This readme provides step-by-step instructions on how to prepare the data for the experiments. By following the steps outlined below, you will obtain a file structure similar to the one shown below:
dataset
├── README.md
├── caption_annotations.tar.gz
├── msrvtt
│ ├── MSRVTT_data.json
│ ├── videos
│ │ ├── video0.mp4
│ │ ├── ...
│ │ └── video9.mp4
│ └── videos_h264_keyint_60
│ ├── video0.mp4
│ ├── ...
│ └── video9.mp4
├── msvd
│ ├── MSVD_caption.json
│ ├── videos
│ │ ├── 00jrXRMlZOY_0_10.mp4
│ │ ├── ...
│ │ └── zzit5b_-ukg_5_20.mp4
│ ├── videos_240_h264_keyint_60
│ │ ├── 00jrXRMlZOY_0_10.mp4
│ │ ├── ...
│ │ └── zzit5b_-ukg_5_20.mp4
│ └── videos_h264
└── vatex
├── VATEX_caption.json
├── videos
│ ├── 009PvqRCVII_000291_000301.mp4
│ ├── ...
│ └── zZZohOGP3JA_000002_000012.mp4
└── videos_240_h264_keyint_60
├── 009PvqRCVII_000291_000301.mp4
├── ...
└── zZZohOGP3JA_000002_000012.mp4
We provide download links for the annotations required for the caption task.
Once downloaded, move the tarball to the current directory and execute the following command:
cd dataset # make sure you are in the correct directory
tar -xvf caption_annotations.tar.gz
We do not host the video files for download. You will need to download the videos for each caption dataset from their official homepage or other sources on the internet. Here we provide some sources we could find for downloading.
After downloading, place all the videos in the ./dataset/{msrvtt,msvd,vatex}/videos
folder in a FLAT file structure.
- MSRVTT: As discussed in the issue, you can download the videos from https://www.mediafire.com/folder/h14iarbs62e7p/shared.
- MSVD: You can download the videos from https://www.cs.utexas.edu/users/ml/clamp/videoDescription/.
- VATEX: Download the videos from the official page of VATEX.
Next, you need to convert the videos to the H.264 format and crop them based on the short edge.
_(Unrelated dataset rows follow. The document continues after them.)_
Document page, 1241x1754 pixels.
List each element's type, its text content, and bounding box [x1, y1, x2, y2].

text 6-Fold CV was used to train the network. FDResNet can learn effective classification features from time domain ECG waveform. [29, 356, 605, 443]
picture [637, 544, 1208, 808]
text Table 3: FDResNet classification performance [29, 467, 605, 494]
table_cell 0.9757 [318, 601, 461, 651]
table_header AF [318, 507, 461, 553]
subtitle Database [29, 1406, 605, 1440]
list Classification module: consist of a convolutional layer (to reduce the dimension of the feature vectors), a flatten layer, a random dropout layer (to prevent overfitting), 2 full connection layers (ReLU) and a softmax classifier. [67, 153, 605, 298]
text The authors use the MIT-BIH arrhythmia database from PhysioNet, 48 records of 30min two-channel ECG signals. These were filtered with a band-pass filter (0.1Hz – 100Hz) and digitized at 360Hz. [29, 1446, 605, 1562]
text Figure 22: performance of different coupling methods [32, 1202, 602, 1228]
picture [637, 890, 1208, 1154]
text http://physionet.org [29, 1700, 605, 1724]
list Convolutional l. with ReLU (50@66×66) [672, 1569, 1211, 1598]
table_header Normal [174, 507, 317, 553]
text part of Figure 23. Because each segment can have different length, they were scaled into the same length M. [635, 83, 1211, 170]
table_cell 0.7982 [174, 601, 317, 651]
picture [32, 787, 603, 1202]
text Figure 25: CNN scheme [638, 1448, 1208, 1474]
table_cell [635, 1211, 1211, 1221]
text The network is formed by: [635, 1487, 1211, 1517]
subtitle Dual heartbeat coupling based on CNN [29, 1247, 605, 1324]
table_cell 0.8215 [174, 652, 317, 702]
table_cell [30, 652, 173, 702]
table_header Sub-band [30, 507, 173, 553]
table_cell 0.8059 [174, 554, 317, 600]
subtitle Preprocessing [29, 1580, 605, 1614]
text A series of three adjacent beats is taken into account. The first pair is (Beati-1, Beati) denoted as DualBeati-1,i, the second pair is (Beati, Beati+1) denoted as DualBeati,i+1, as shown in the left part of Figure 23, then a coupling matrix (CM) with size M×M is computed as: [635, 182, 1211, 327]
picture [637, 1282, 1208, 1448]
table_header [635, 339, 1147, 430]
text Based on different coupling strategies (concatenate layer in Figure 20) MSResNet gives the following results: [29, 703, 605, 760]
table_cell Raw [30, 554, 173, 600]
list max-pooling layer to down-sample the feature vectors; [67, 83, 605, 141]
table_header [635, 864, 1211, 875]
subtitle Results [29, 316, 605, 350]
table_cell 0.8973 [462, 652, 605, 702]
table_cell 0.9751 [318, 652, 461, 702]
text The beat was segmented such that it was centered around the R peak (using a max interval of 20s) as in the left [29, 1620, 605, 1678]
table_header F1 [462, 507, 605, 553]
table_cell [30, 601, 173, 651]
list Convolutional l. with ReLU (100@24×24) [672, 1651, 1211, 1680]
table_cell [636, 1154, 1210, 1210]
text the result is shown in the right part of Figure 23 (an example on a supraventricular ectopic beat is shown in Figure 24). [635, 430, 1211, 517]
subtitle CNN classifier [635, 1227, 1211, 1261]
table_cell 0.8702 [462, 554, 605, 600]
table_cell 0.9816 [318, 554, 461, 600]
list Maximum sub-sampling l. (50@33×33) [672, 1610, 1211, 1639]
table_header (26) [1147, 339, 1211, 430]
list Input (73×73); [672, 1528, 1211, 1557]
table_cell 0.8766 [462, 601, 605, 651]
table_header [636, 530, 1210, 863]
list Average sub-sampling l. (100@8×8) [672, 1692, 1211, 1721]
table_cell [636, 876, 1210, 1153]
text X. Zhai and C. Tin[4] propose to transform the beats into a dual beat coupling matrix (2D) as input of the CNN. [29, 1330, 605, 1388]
We provide a script that allows you to quickly convert the videos in parallel.
Usage:
usage: video_convert.py [-h] -i INPUT_DIR -o OUTPUT_DIR [-n NUM_PROCESS]
[--shard_id SHARD_ID] [--codec {libx264,libx265}] [--keyint KEYINT]
[--overwrite] [--verbose] [--resize RESIZE]
Convert videos to h264/h265 format in parallel
optional arguments:
-h, --help show this help message and exit
-i INPUT_DIR, --input_dir INPUT_DIR
-o OUTPUT_DIR, --output_dir OUTPUT_DIR
-n NUM_PROCESS, --num_process NUM_PROCESS
--shard_id SHARD_ID
--codec {libx264,libx265}
--keyint KEYINT
--overwrite
--verbose
--resize RESIZE
To convert the videos for each dataset, run the following commands in the project root:
# msrvtt
python3 tools/video_convert.py --codec=libx264 --keyint=60 --resize=240 -i dataset/msrvtt/videos -o dataset/msrvtt/videos_h264_keyint_60
# msvd
python3 tools/video_convert.py --codec=libx264 --keyint=60 --resize=240 -i dataset/msvd/videos -o dataset/msvd/videos_240_h264_keyint_60
# vatex
python3 tools/video_convert.py --codec=libx264 --keyint=60 --resize=240 -i dataset/vatex/videos -o dataset/vatex/videos_240_h264_keyint_60
This requires ffmpeg to be installed. We recommend installing the latest version (>=5.0) to avoid failures during the conversion process.